The "Ownership Formalization" project is designed to address this problem by assisting poor people in asserting their rights granted by Law 24.374. This statute allows persons who can prove public, peaceful, and continuous use of a residence for a period of three years prior to January 1, 1992, to request to take formal title to their property through a declaration of law. The law thus allows families currently without title to formalize their ownership. FPVS will work to increase awareness of the law and will provide assistance in filling out the necessary paperwork.

==Impact==
Following the implementation of the first gas project, nearly 3,000 families in the Moreno district of Greater Buenos Aires now have in-home gas connections, 1,000 of which have already finished repayment to the trust fund. The community members who acted as leaders and promoters for the project have formed a formal public services cooperative in order to independently continue improving their neighborhood. The gas company that decided to collaborate, Gas Natural Ban, has changed its perception of the poorest economic sectors as “high risk” into one of viable clients, thus incorporating an inclusive business model.

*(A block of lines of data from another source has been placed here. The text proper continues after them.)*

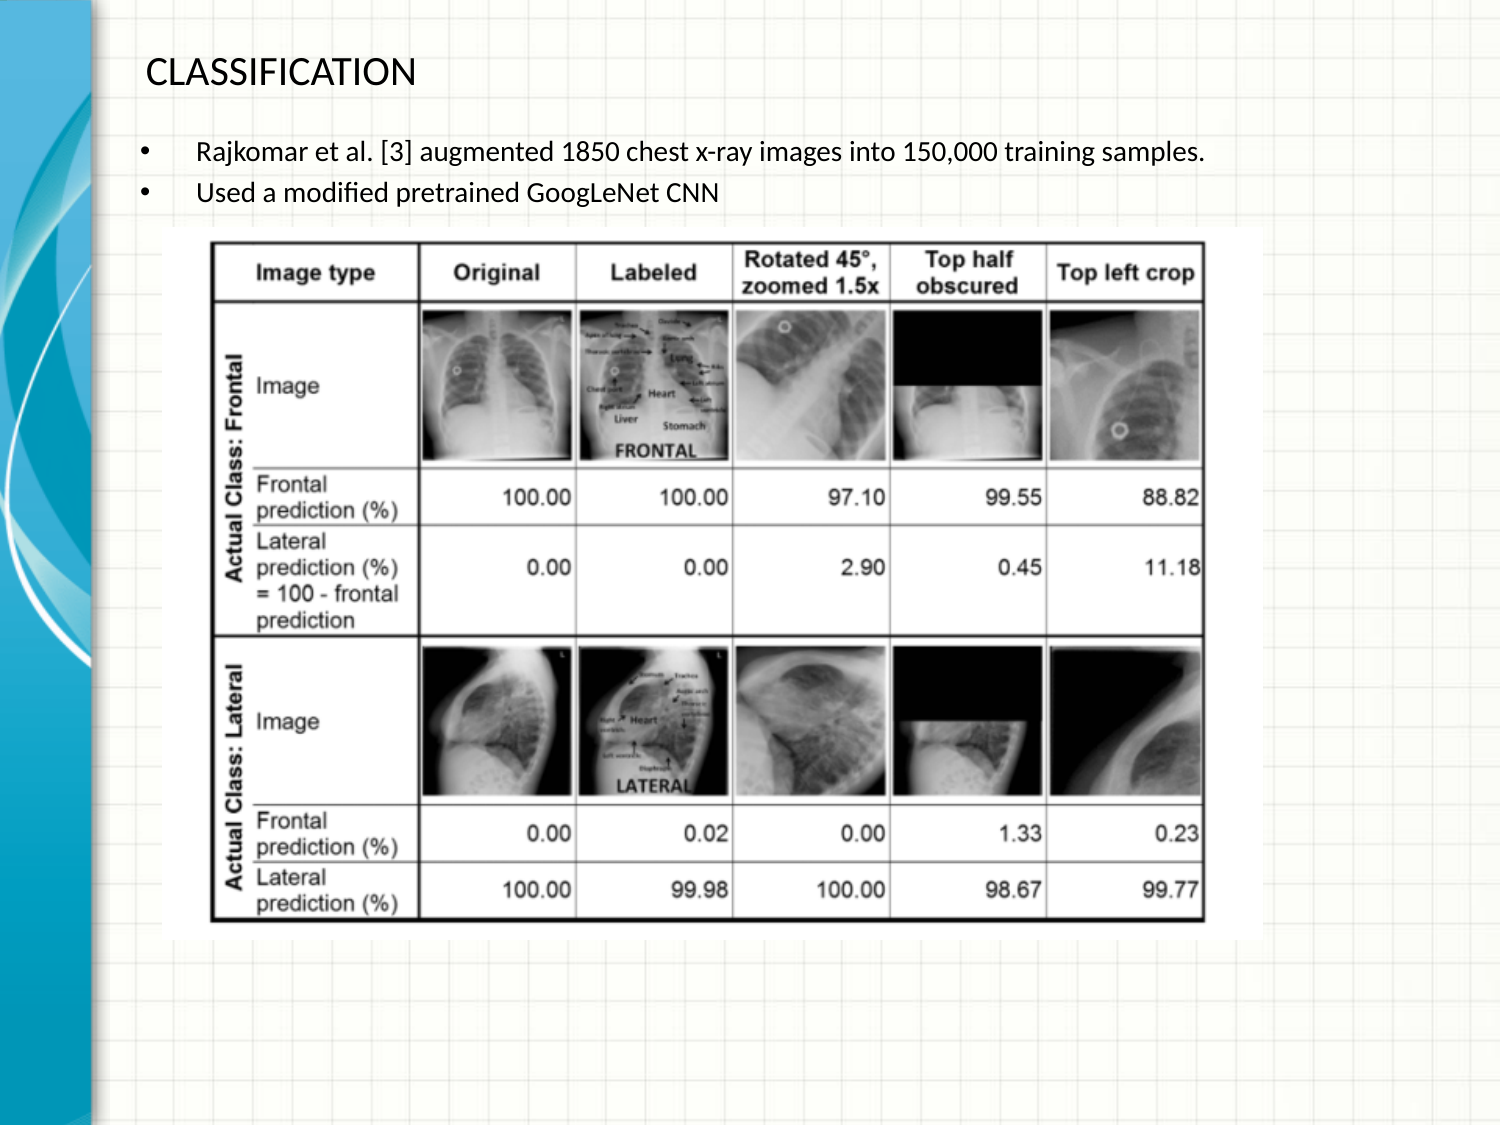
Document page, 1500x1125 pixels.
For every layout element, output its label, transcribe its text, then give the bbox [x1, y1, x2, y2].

picture [0, 0, 1500, 1125]
title CLASSIFICATION [130, 0, 1456, 188]
list Rajkomar et al. [3] augmented 1850 chest x-ray images into 150,000 training samples. Used a modified pretrained GoogLeNet CNN [125, 125, 1450, 830]
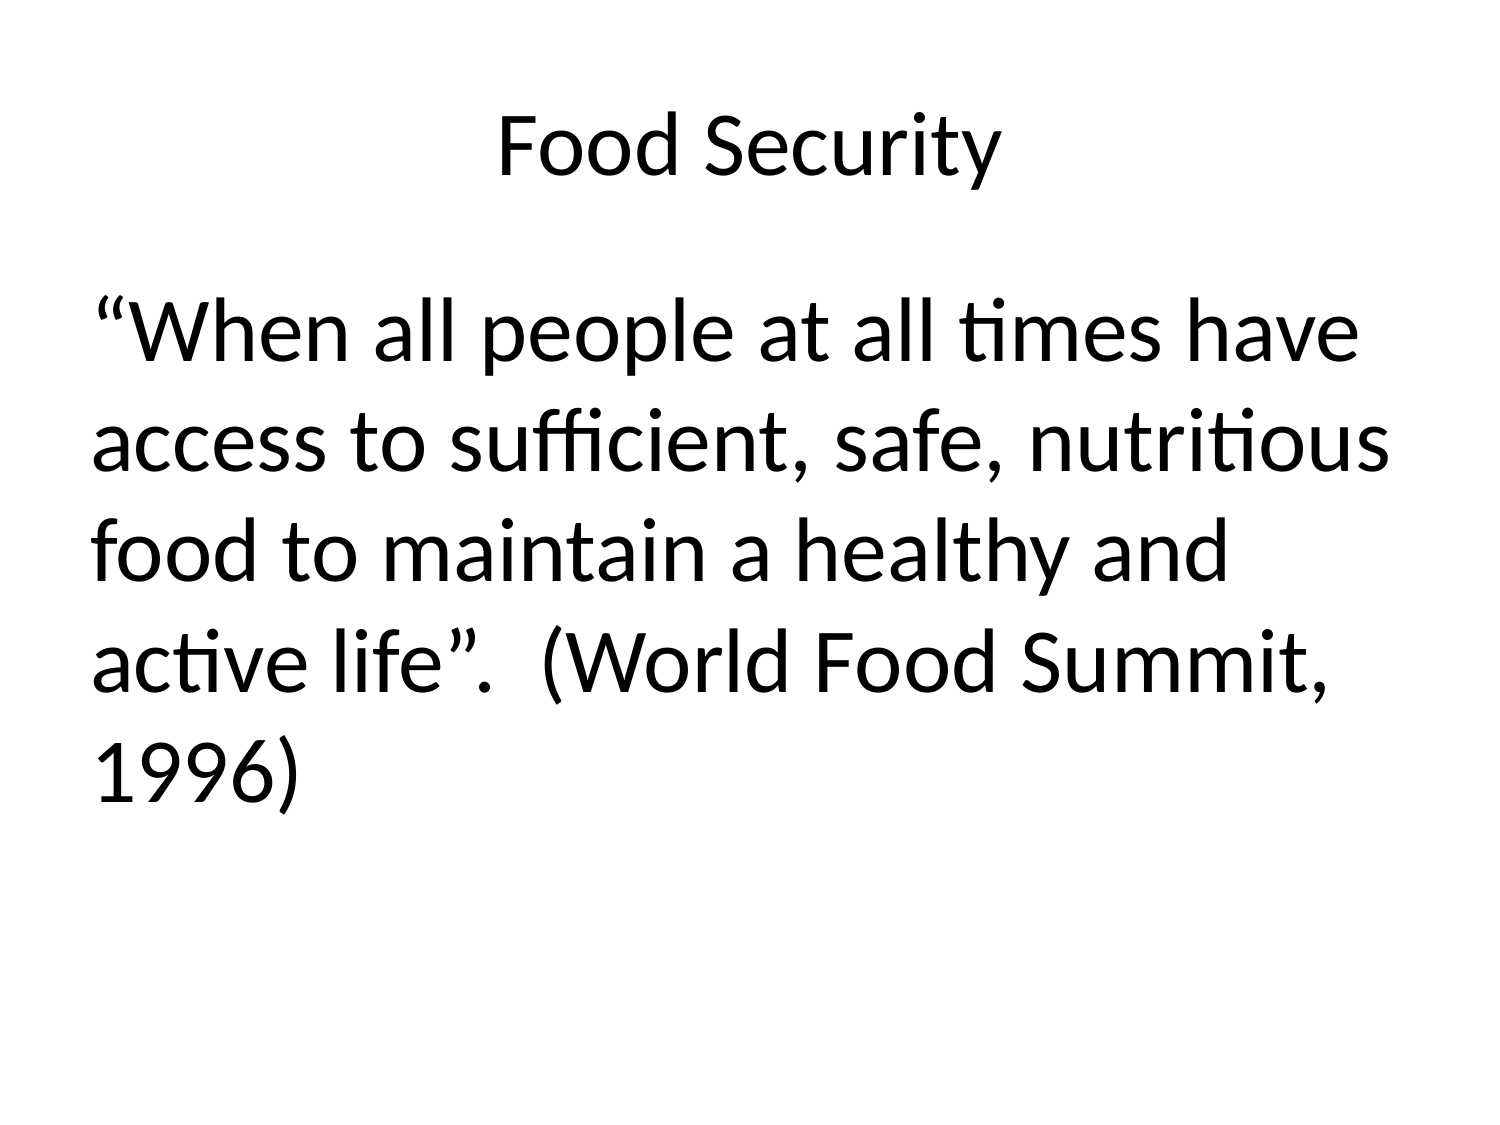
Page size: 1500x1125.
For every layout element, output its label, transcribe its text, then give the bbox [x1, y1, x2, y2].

title Food Security [75, 45, 1425, 233]
list “When all people at all times have access to sufficient, safe, nutritious food to maintain a healthy and active life”. (World Food Summit, 1996) [75, 262, 1425, 850]
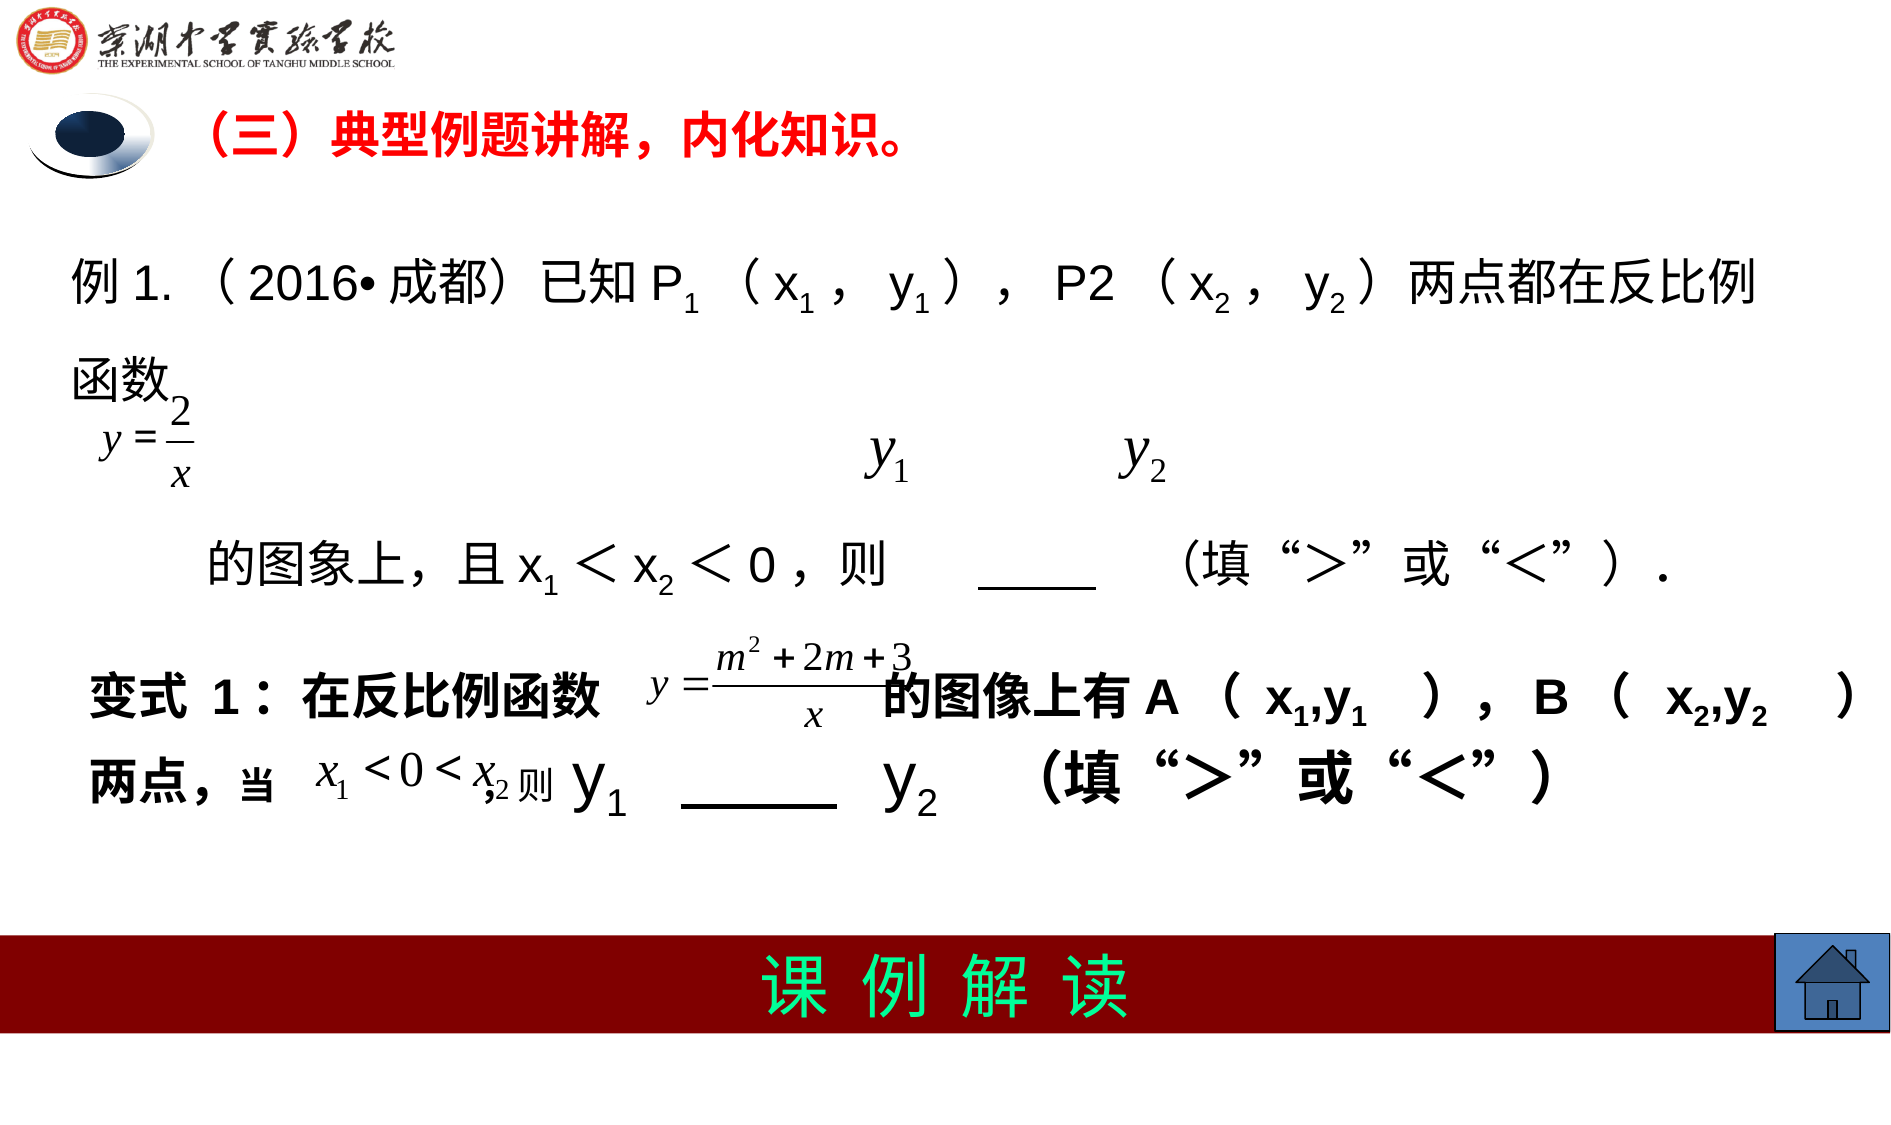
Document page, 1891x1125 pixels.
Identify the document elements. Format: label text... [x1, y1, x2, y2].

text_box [854, 406, 920, 498]
picture [0, 0, 444, 83]
text_box [1775, 933, 1891, 1032]
text_box 课 例 解 读 [0, 935, 1891, 1034]
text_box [306, 736, 520, 812]
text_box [91, 383, 202, 498]
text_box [639, 624, 921, 737]
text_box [1108, 406, 1179, 498]
text_box 变式 1：在反比例函数 的图像上有A（ x1,y1 ），B（ x2,y2 ） 两点，当 ，则 y1 y2 （填“＞”或“＜”） [73, 657, 1891, 832]
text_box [26, 93, 151, 179]
text_box （三）典型例题讲解，内化知识。 [165, 96, 1176, 172]
text_box 例1.（2016•成都）已知P1（x1，y1），P2（x2，y2）两点都在反比例函数 的图象上，且x1＜x2＜0，则 （填“＞”或“＜”）． [55, 209, 1802, 609]
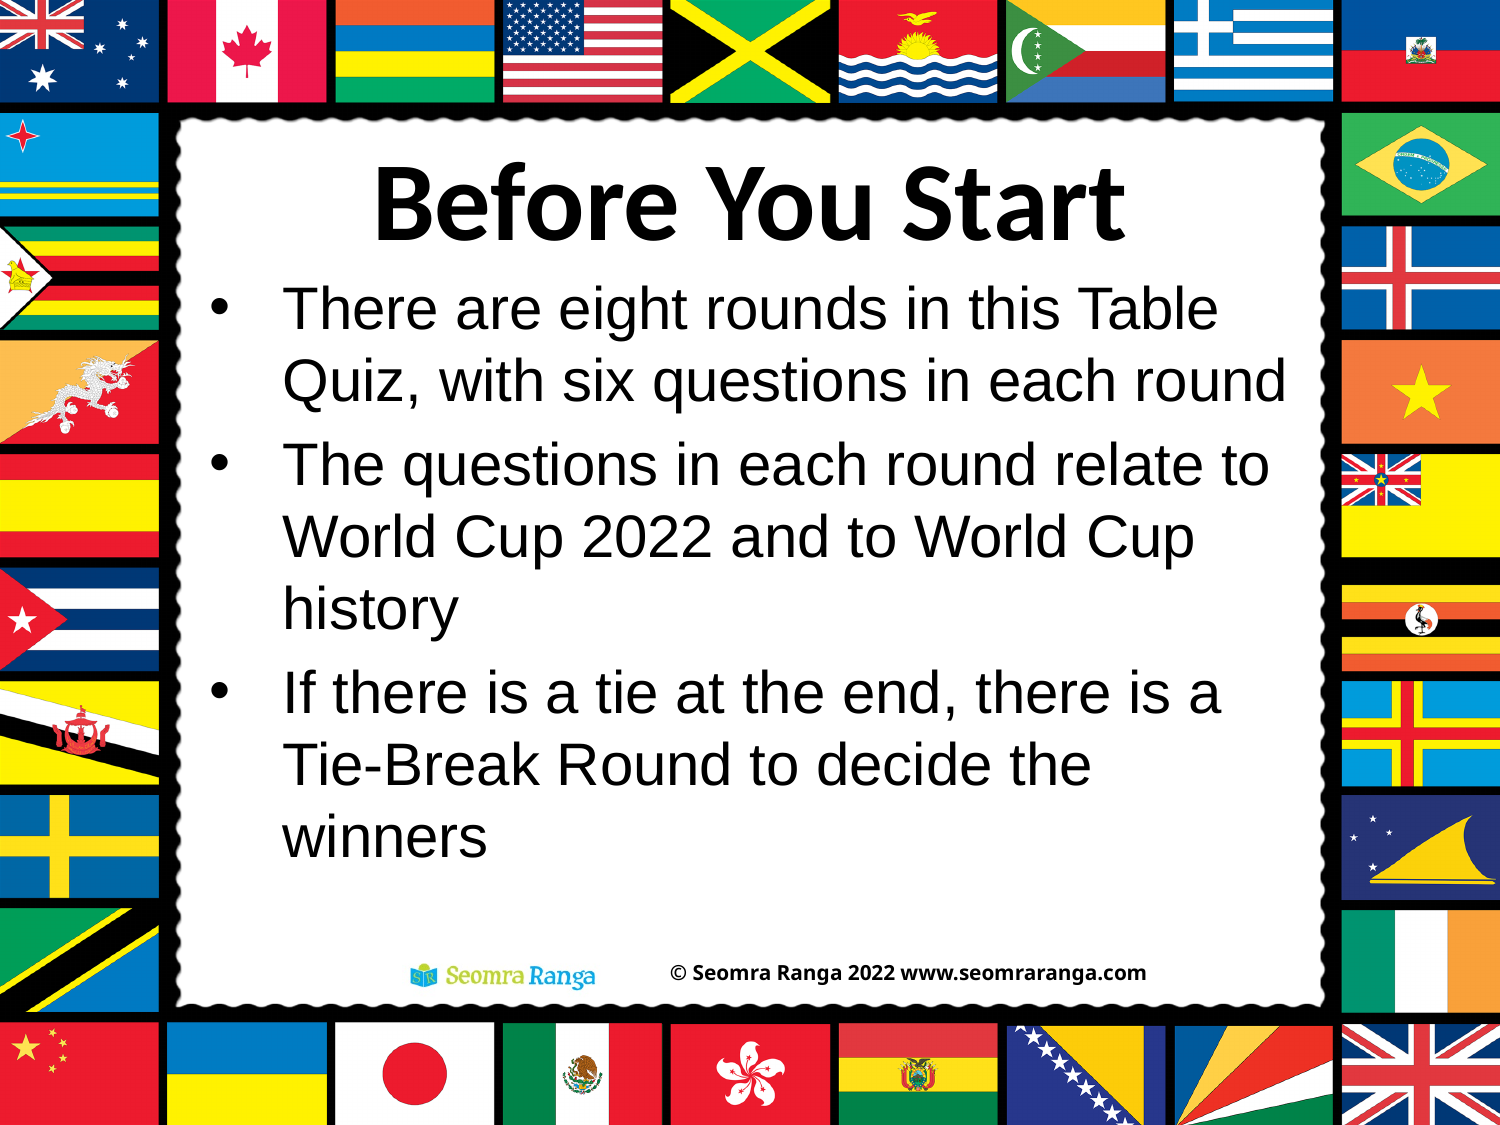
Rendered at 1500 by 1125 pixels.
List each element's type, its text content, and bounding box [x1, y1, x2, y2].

picture [0, 0, 1500, 1125]
text_box © Seomra Ranga 2022 www.seomraranga.com [631, 953, 1187, 993]
list There are eight rounds in this Table Quiz, with six questions in each round The questions in each round relate to World Cup 2022 and to World Cup history If there is a tie at the end, there is a Tie-Break Round to decide the winners [194, 261, 1306, 953]
picture [10, 122, 36, 150]
title Before You Start [183, 101, 1317, 290]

The microcredit program for housing improvements has reached over 8,000 families in 5 years with an investment of US$12 million.

==Awards==

FPVS has been the recipient of numerous awards for its work including:

- Development Marketplace Award from the World Bank in 2002
- Banking on Social Change Award from Ashoka in 2008
- Microfinance, Innovation, and Sustainability Award from the Giordano Dell'Amore Foundation in 2009
- Leveraging Business for Social Change Award from the Ashoka Organization in 2010

==Fundraising==

FPVS receives financial support from a number of different sources including (1) contributions from local and international philanthropies, (2) public resources to support specific projects, (3) low interest loans from banks oriented towards social investment, (4) donations from individuals, and (5) internal resources.

In addition, FPVS has formed alliances with private businesses who provide technical expertise, below-market products and services, and financial support. Some of the primary supporters in the private sector are Gas Natural BAN, FERRUM/FV, the Ford Foundation, the Inter-American Foundation, and Supervielle Banco.

Aside from business sponsors, FPVS receives significant support from individuals. The fund accepts monetary donations online as well as material donations such as office equipment.

==Volunteer Program==
FPVS has a large and well established volunteer internship program. Internships are intended primarily for international visitors and students in Buenos Aires who wish to contribute their abilities to further FPVS's work. Interns work in the downtown Buenos Aires office in any of the following departments: Institutional Relations; Investigation and Development; and Monitoring, Systematization and Transference. There are also volunteer opportunities in the Moreno office. In general, volunteers will need at least a basic knowledge of Spanish and must commit to a term of at least 3 months.